Die äußeren Rahmenbedingungen:

Ja, ernsthaft. Jeder Mensch hat Rahmenbedingungen, auf die er keinen Einfluss hat. Sei es der finanzielle Rahmen, der zeitliche Rahmen oder auch an Angeboten oder Räumlichkeiten. An manchen Dingen kann man etwas drehen und daran arbeiten, doch vieles reicht einfach nicht aus, um große Pläne in die Tat umzusetzen. 

Ich wünsche mir seit Jahren von Herzen, ein Hofcafé eröffnen zu können. Das ist kein geheimer Traum, denn den kommuniziere ich immer wieder. Da kann ich noch so sehr träumen, wenn sich die passende Immobilie nicht findet und der Preis für einen Umbau so viel kosten würde, dass mir ein Kredit verwehrt bleibt.

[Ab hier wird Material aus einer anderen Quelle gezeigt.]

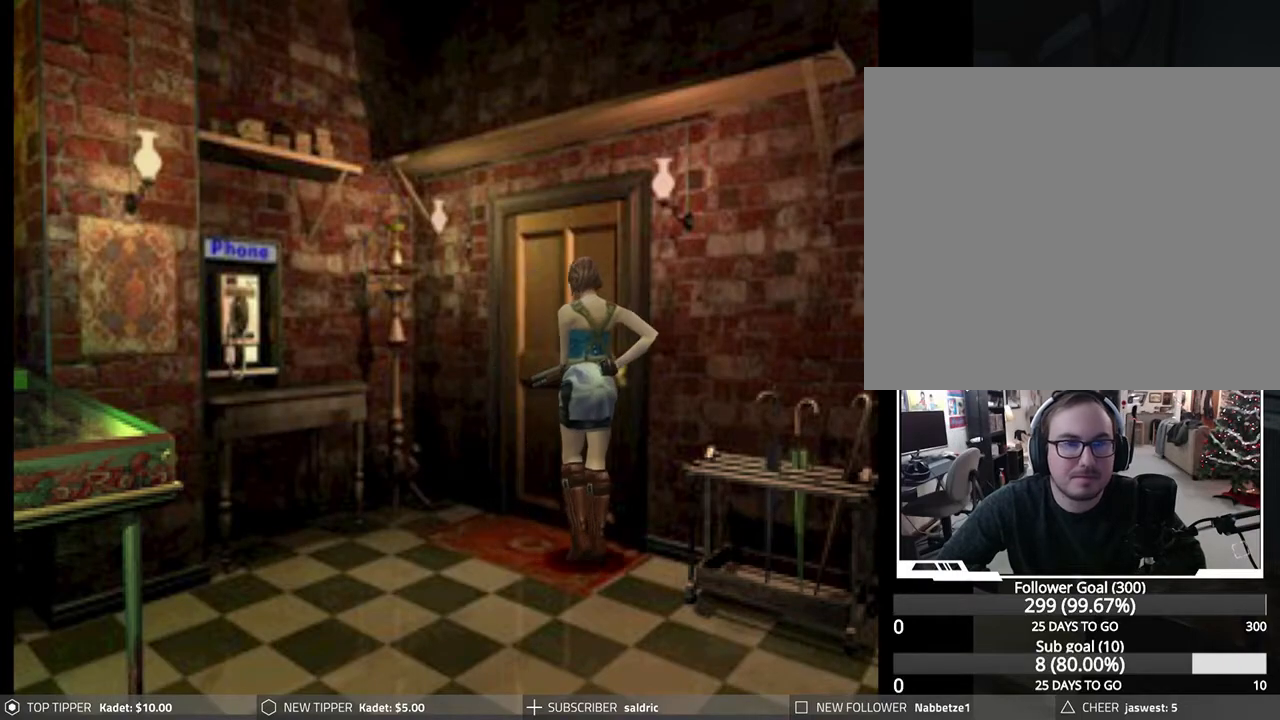
{"buttons": ["DPAD_DOWN", "DPAD_RIGHT"], "left_stick": "center", "events": []}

Um finanziell daran etwas zu ändern, müsste die Betreuungssituation der Kinder sich verbessern, denn wir haben kein soziales Netz, das uns unterstützt, wenn ein Kind krank ist und die Betreuungszeit der Grundschulkinder endet in jedem Fall spätestens um 14 Uhr.

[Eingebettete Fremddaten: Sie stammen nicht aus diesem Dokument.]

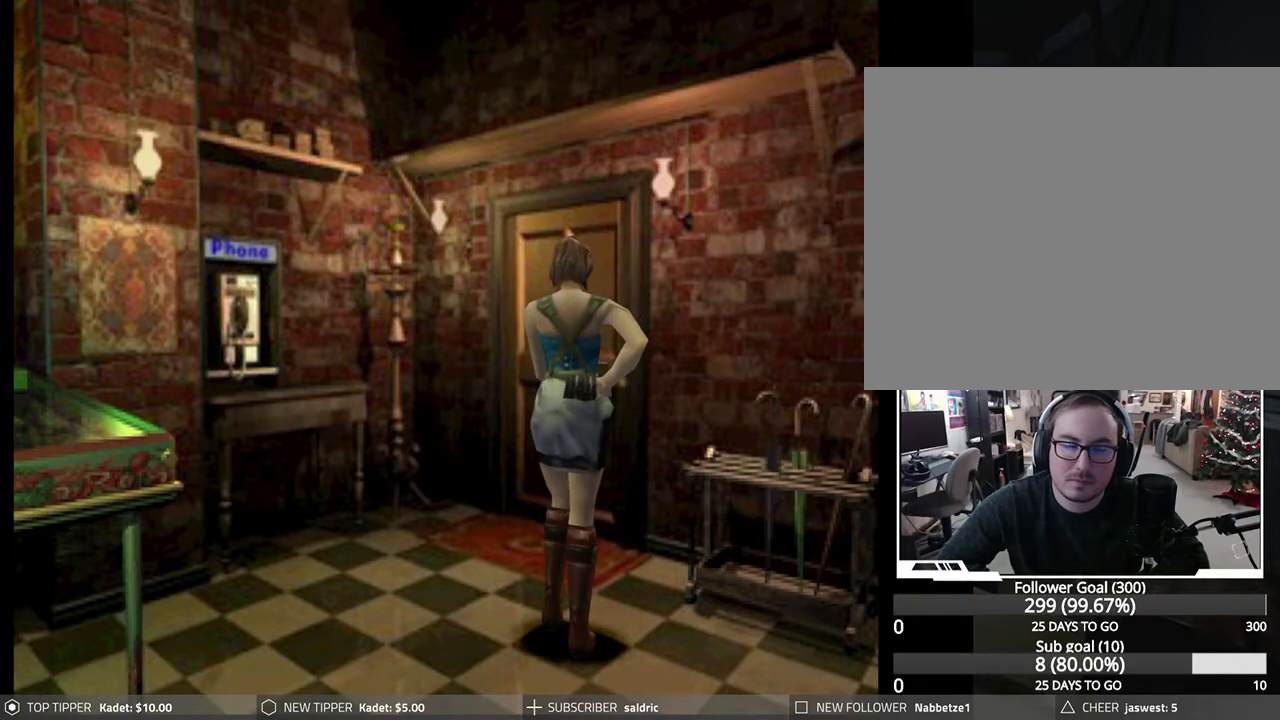
{"buttons": ["DPAD_DOWN"], "left_stick": "center", "events": []}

Äußere Umstände eben, auf die man kaum oder wenig Einfluss hat. Dinge, die allein durch die Lebenssituation, in die man hinein geboren wurde, oftmals kaum abänderlich sind.

Das persönliche Päckchen:

Ich habe seit einem Sturz auf den Hinterkopf Konzentrationsschwierigkeiten, die sich seit unserer Corona-Infektion noch verschlimmert haben. Teilweise habe ich Wortfindungsstörungen (weswegen es hier auch gerade sehr wenig zu lesen gibt) und Schlafstörungen (nein, nicht nur die Kinder), die mich jeden Morgen wie ausgekotzt fühlen lassen. 

Es liegt nicht in meiner Hand, das zu beheben und mich dadurch wieder zugänglicher für Bildungsthemen und Recherche für meinen Lebenstraum zu machen. Es geht einfach nicht.

Und da ist dann noch der (auf Twitter so schön genannte) schwarze Hund, der viele Menschen trifft, auch wenn man es ihnen nicht ansieht: Depressionen, psychische Leiden und Prägungen aus der Kindheit – auch wenn das nicht als Ausrede für alles gilt – sind mit ein Päckchen, das man trägt und Einfluss nimmt auf Glück, Selbstverwirklichung und Selbstliebe.

Hier haben wir noch nicht von Alltagsrassismus, Klassismus und Geschlechterdiskriminierung gesprochen.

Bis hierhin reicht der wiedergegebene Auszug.